(Pictured people or hands with joints)

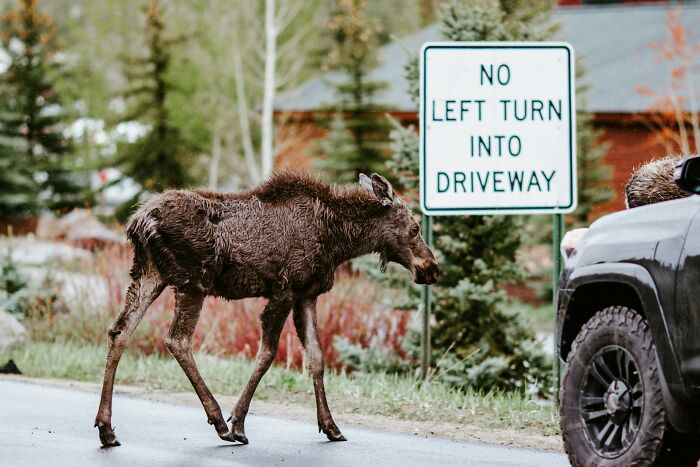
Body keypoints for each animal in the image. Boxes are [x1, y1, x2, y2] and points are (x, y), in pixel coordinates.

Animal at [94, 172, 439, 447]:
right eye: (414, 227)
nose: (432, 268)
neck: (339, 241)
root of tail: (138, 222)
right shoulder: (283, 290)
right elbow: (268, 353)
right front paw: (238, 423)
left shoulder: (307, 295)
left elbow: (316, 357)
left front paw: (330, 426)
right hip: (193, 282)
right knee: (177, 340)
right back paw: (218, 422)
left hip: (150, 273)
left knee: (119, 330)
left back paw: (106, 429)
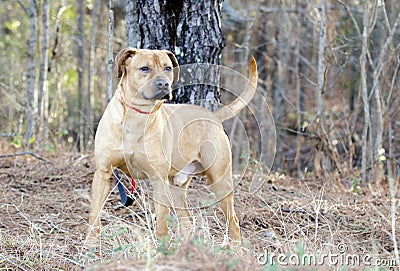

### [Work request]
With pictures left out, transcribe each line from the one containing "right shoulder: (283, 290)" through the end of the data, both ends included.

### [Written answer]
right shoulder: (283, 290)
right elbow: (268, 353)
right front paw: (238, 423)
left shoulder: (307, 295)
left elbow: (316, 357)
left front paw: (330, 426)
right hip: (193, 282)
right knee: (177, 340)
right back paw: (218, 422)
left hip: (150, 273)
left knee: (119, 330)
left back paw: (106, 429)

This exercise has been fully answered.